Lily Durwood, a graduate student who led the study, issued an even starker warning. “We do not have a large body of data to speak to whether social transition in prepubertal children actually has beneficial long-term outcomes,” she said. “It is too early to draw definitive conclusions.” (Emphasis added.)

There is little data tracking people who go through these steps. Yet the medical community allows children to follow this uncharted path.

Durwood pin-pointed the study’s “take-home message:” “It is possible for a child to socially transition before puberty and have normative mental health.”

It is a possibility that Josephson acknowledged on Wednesday. He said it’s not surprising that some children report happiness after their gender identity is affirmed. But what does it really mean?

If someone hates calculus, he said, and then calculus class gets removed from their course load, “you have immediate relief. You feel terrific. Because something that’s been difficult has been removed for you.” 

“These studies have not been looked at very long,” he said.

Dangers of Hormone Therapy

There is no evidence that socially transitioning works long-term. But there is evidence pointing to harms of hormone therapy. And hormone therapy is what follows the social transition. 

Cretella pointed out that hormone therapy for gender dysphoric children is not FDA-approved. When similar hormone therapy is used to treat prostate cancer, it can cause memory loss. Cretella said there is no study on its long-term effects on children.

“Puberty blockers also arrest brain development,” Cretella said. And after puberty blockers come cross-sex hormones. Many teens start as young as 13 or 14. Such hormones “render these children infertile,” Hruz said.
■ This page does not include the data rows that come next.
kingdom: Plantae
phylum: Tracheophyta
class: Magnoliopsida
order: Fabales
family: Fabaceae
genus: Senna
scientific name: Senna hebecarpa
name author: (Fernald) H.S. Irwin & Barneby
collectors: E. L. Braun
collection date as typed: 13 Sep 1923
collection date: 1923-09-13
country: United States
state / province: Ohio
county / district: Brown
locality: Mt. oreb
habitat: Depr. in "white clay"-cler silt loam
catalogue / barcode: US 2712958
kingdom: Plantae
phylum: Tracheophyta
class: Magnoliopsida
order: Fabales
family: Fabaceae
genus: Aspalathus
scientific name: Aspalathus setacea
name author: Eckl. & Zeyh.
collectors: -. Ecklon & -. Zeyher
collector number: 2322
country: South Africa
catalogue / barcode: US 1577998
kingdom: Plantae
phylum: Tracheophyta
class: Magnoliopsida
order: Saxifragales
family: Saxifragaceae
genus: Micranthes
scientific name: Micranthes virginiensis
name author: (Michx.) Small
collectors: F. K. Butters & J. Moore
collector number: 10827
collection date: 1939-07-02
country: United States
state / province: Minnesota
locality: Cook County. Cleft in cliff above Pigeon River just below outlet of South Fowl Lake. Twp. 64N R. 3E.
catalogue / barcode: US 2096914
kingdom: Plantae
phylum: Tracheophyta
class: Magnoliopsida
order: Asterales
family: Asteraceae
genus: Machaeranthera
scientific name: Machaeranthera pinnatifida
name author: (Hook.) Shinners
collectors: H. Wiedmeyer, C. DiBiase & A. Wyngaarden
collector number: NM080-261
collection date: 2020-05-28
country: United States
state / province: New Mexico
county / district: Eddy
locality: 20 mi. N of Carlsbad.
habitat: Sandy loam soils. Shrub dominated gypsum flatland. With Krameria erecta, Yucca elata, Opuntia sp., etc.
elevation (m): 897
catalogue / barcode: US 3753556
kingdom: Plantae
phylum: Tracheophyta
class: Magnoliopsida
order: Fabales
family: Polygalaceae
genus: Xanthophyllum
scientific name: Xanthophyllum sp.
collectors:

Further, Cretella explained, a girl who has been on testosterone for one year can be cleared for a double mastectomy at just 16 years old. At 18 and even younger, teens can undergo “bottom surgery.” The procedure permanently removes or restructures genitalia. 

There is little data tracking people who go through all these steps, then live with the changes well into adulthood. Yet the medical community allows young children to follow this uncharted path.

“The evidence behind this new treatment paradigm is slim to none,” Hruz said.